Why Are Those Characteristics Necessary for the Engagement?

This question distinguishes between selection criteria and compensation criteria. An HCP may be uniquely suited to an engagement without that uniqueness justifying a higher rate. If a national-level thought leader in the relevant area could accomplish the same project goals, then the additional characteristics do not support an exception.

What Is the Basis for Concluding the Standard Rate Is Not Appropriate?

This requires more than an assertion. The requestor should be able to explain why the standard methodology produces an inaccurate result for that individual, not simply that the HCP is unwilling to work at the standard rate or that a competitor appears to be paying more.

Supporting that analysis requires additional documentation.

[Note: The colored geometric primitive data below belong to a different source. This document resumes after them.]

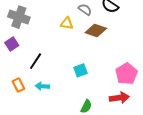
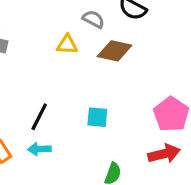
black line: (36, 61) -> (39, 117), moved
cyan square: (81, 70) -> (97, 117), turned 32

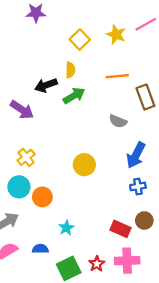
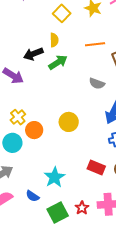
orange circle: (42, 197) -> (34, 130), moved
cyan star: (66, 228) -> (55, 177), size x1.5
red rectangle: (121, 229) -> (96, 168), moved
blue semicircle: (40, 249) -> (32, 196), turned -144

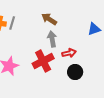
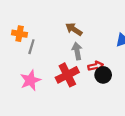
gray line: (12, 23) -> (31, 47), moved
black circle: (75, 72) -> (103, 75), moved

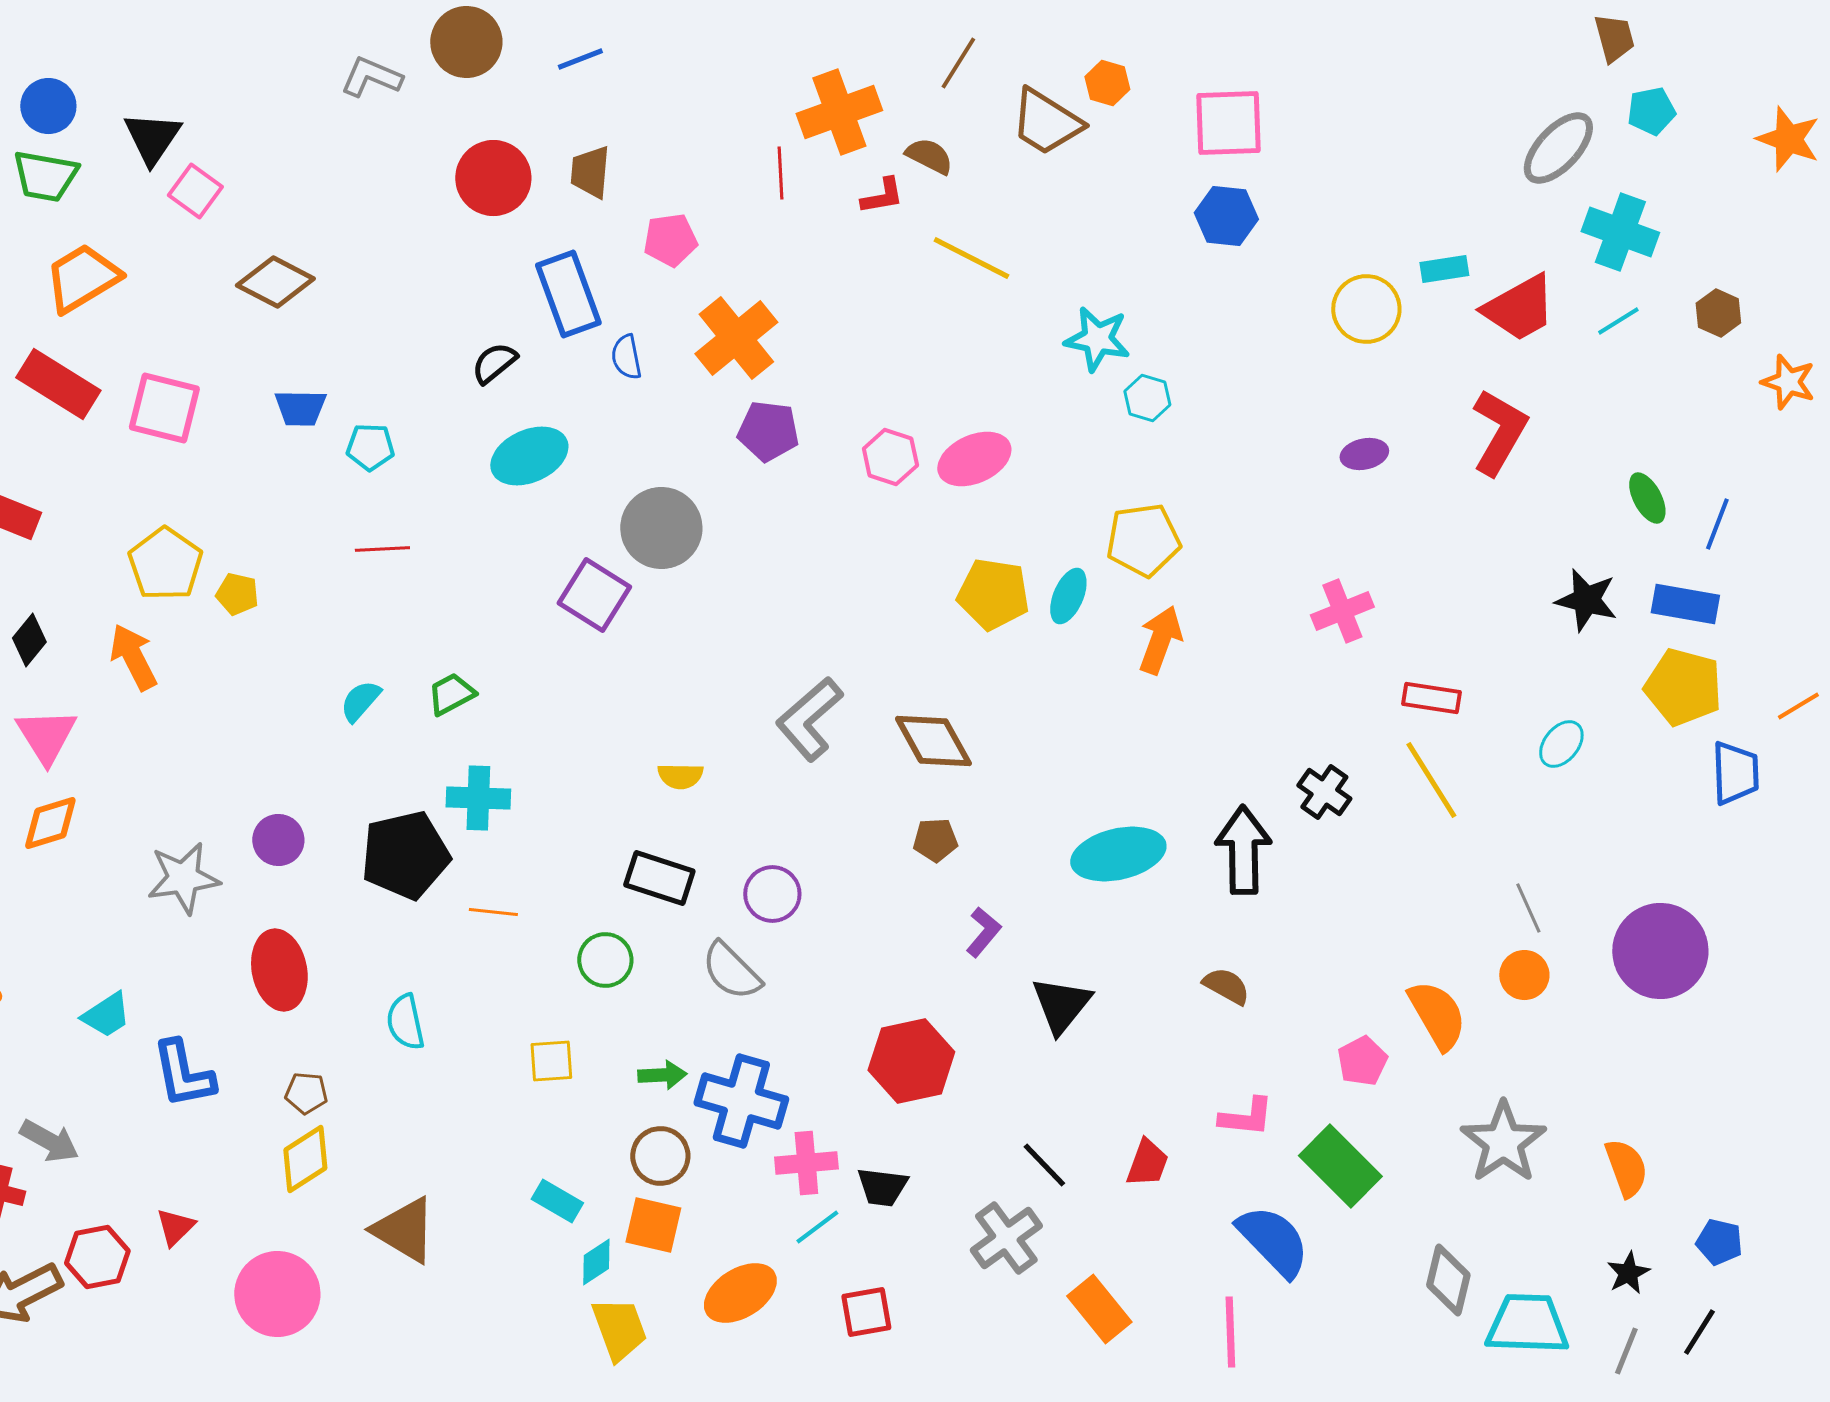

This includes whether similar HCPs have been approached at standard rates, how the requested rate was developed, and whether any negotiation took place. A rate that was never negotiated and simply reflects what was requested does not carry the evidentiary weight needed to support an exception.

Why Documentation Requirements Are More Demanding, Not Less

There is sometimes an assumption that exception approvals represent a relaxation of compliance requirements. The opposite is true. Because an exception involves determining that a higher rate reflects FMV for a specific individual, the evidentiary standard is necessarily higher than for a standard engagement. Standard rates are supported by the methodology itself, including the objective data and consistent application that underpin the framework. An exception rate has no such structural support. It must stand on its own, and the documentation must be sufficient to withstand scrutiny on that basis alone. Regulatory review of a specific arrangement, or of exception patterns across a company, will focus on whether that documentation is adequate and whether approvals reflect genuine FMV determinations rather than accommodation of business pressure.

The practical implication is clear. Exceptions should be rare, evaluated with rigor, and documented in a way that makes the reasoning transparent and defensible. An exception process that is easy to invoke and easier to approve is not a safeguard. It is a vulnerability.